▶ _REQUEST_
Could you rewrite the rows as a numbered list, starting at the first line and going up to and including the line with "#LinkedIntLists and ListNodes", with blank lines left out? Keep the pictures out of your answer.

▶ _RECORDS FOR THIS EXERCISE_
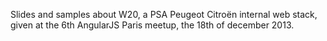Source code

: Slides and samples about W20, a PSA Peugeot Citroën internal web stack, given at the 6th AngularJS Paris meetup, the 18th of december 2013.
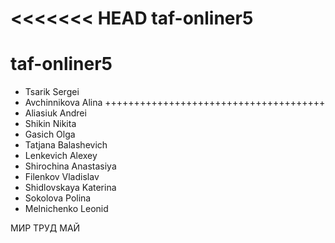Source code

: <<<<<<< HEAD
taf-onliner5
=======
# taf-onliner5


- Tsarik Sergei
- Avchinnikova Alina ++++++++++++++++++++++++++++++++++++++
- Aliasiuk Andrei
- Shikin Nikita
- Gasich Olga
- Tatjana Balashevich
- Lenkevich Alexey
- Shirochina Anastasiya
- Filenkov Vladislav
- Shidlovskaya Katerina
- Sokolova Polina
- Melnichenko Leonid

МИР ТРУД МАЙ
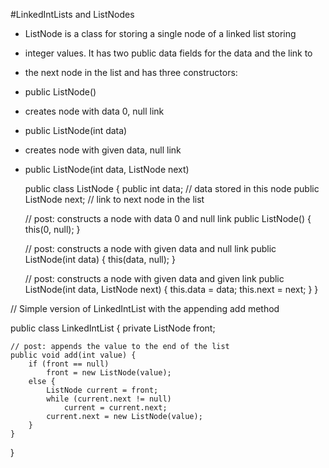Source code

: #LinkedIntLists and ListNodes

* ListNode is a class for storing a single node of a linked list storing
* integer values.  It has two public data fields for the data and the link to
* the next node in the list and has three constructors:
*   public ListNode()
*   creates node with data 0, null link
*   public ListNode(int data)
*   creates node with given data, null link
*   public ListNode(int data, ListNode next)

    public class ListNode {
    public int data;       // data stored in this node
    public ListNode next;  // link to next node in the list

    // post: constructs a node with data 0 and null link
    public ListNode() {
        this(0, null);
    }

    // post: constructs a node with given data and null link
    public ListNode(int data) {
        this(data, null);
    }

    // post: constructs a node with given data and given link
    public ListNode(int data, ListNode next) {
        this.data = data;
        this.next = next;
    }
}

// Simple version of LinkedIntList with the appending add method

public class LinkedIntList {
    private ListNode front;

    // post: appends the value to the end of the list
    public void add(int value) {
        if (front == null)
            front = new ListNode(value);
        else {
            ListNode current = front;
            while (current.next != null)
                current = current.next;
            current.next = new ListNode(value);
        }
    }
}
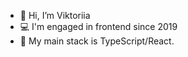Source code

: - 👋 Hi, I’m Viktoriia
- 💻 I'm engaged in frontend since 2019
- 🧩 My main stack is TypeScript/React.
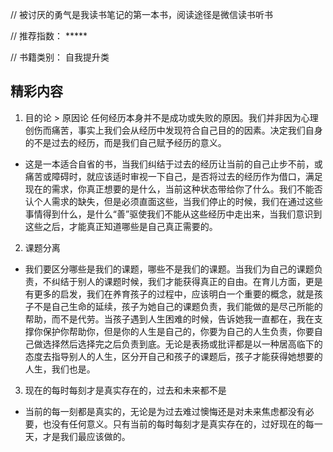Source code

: // 被讨厌的勇气是我读书笔记的第一本书，阅读途径是微信读书听书

// 推荐指数： *****

// 书籍类别： 自我提升类


## 精彩内容
1. 目的论 > 原因论
任何经历本身并不是成功或失败的原因。我们并非因为心理创伤而痛苦，事实上我们会从经历中发现符合自己目的的因素。决定我们自身的不是过去的经历，而是我们自己赋予经历的意义。

* 这是一本适合自省的书，当我们纠结于过去的经历让当前的自己止步不前，或痛苦或障碍时，就应该适时审视一下自己，是否将过去的经历作为借口，满足现在的需求，你真正想要的是什么，当前这种状态带给你了什么。我们不能否认个人需求的缺失，但是必须直面这些，当我们停止的时候，我们在通过这些事情得到什么，是什么“善”驱使我们不能从这些经历中走出来，当我们意识到这些之后，才能真正知道哪些是自己真正需要的。

2. 课题分离

* 我们要区分哪些是我们的课题，哪些不是我们的课题。当我们为自己的课题负责，不纠结于别人的课题时候，我们才能获得真正的自由。在育儿方面，更是有更多的启发，我们在养育孩子的过程中，应该明白一个重要的概念，就是孩子不是自己生命的延续，孩子为她自己的课题负责，我们能做的是尽己所能的帮助，而不是代劳。当孩子遇到人生困难的时候，告诉她我一直都在，我在支撑你保护你帮助你，但是你的人生是自己的，你要为自己的人生负责，你要自己做选择然后选择完之后负责到底。无论是表扬或批评都是以一种居高临下的态度去指导别人的人生，区分开自己和孩子的课题后，孩子才能获得她想要的人生，我们也是。

3. 现在的每时每刻才是真实存在的，过去和未来都不是

* 当前的每一刻都是真实的，无论是为过去难过懊悔还是对未来焦虑都没有必要，也没有任何意义。只有当前的每时每刻才是真实存在的，过好现在的每一天，才是我们最应该做的。
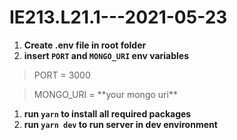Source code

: # IE213.L21.1---2021-05-23

1. **Create .env file in root folder**
1. **insert `PORT` and `MONGO_URI` env variables**

> PORT = 3000 

> MONGO_URI = \*\*your mongo uri\*\*

1. **run `yarn` to install all required packages**
1. **run `yarn dev` to run server in dev environment**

▶ _WRITTEN SOLUTION_
1. Source code
2. : Slides and samples about W20, a PSA Peugeot Citroën internal web stack, given at the 6th AngularJS Paris meetup, the 18th of december 2013.
3. Source code
4. : <<<<<<< HEAD
5. taf-onliner5
6. =======
7. # taf-onliner5
8. - Tsarik Sergei
9. - Avchinnikova Alina ++++++++++++++++++++++++++++++++++++++
10. - Aliasiuk Andrei
11. - Shikin Nikita
12. - Gasich Olga
13. - Tatjana Balashevich
14. - Lenkevich Alexey
15. - Shirochina Anastasiya
16. - Filenkov Vladislav
17. - Shidlovskaya Katerina
18. - Sokolova Polina
19. - Melnichenko Leonid
20. МИР ТРУД МАЙ
21. Source code
22. : #LinkedIntLists and ListNodes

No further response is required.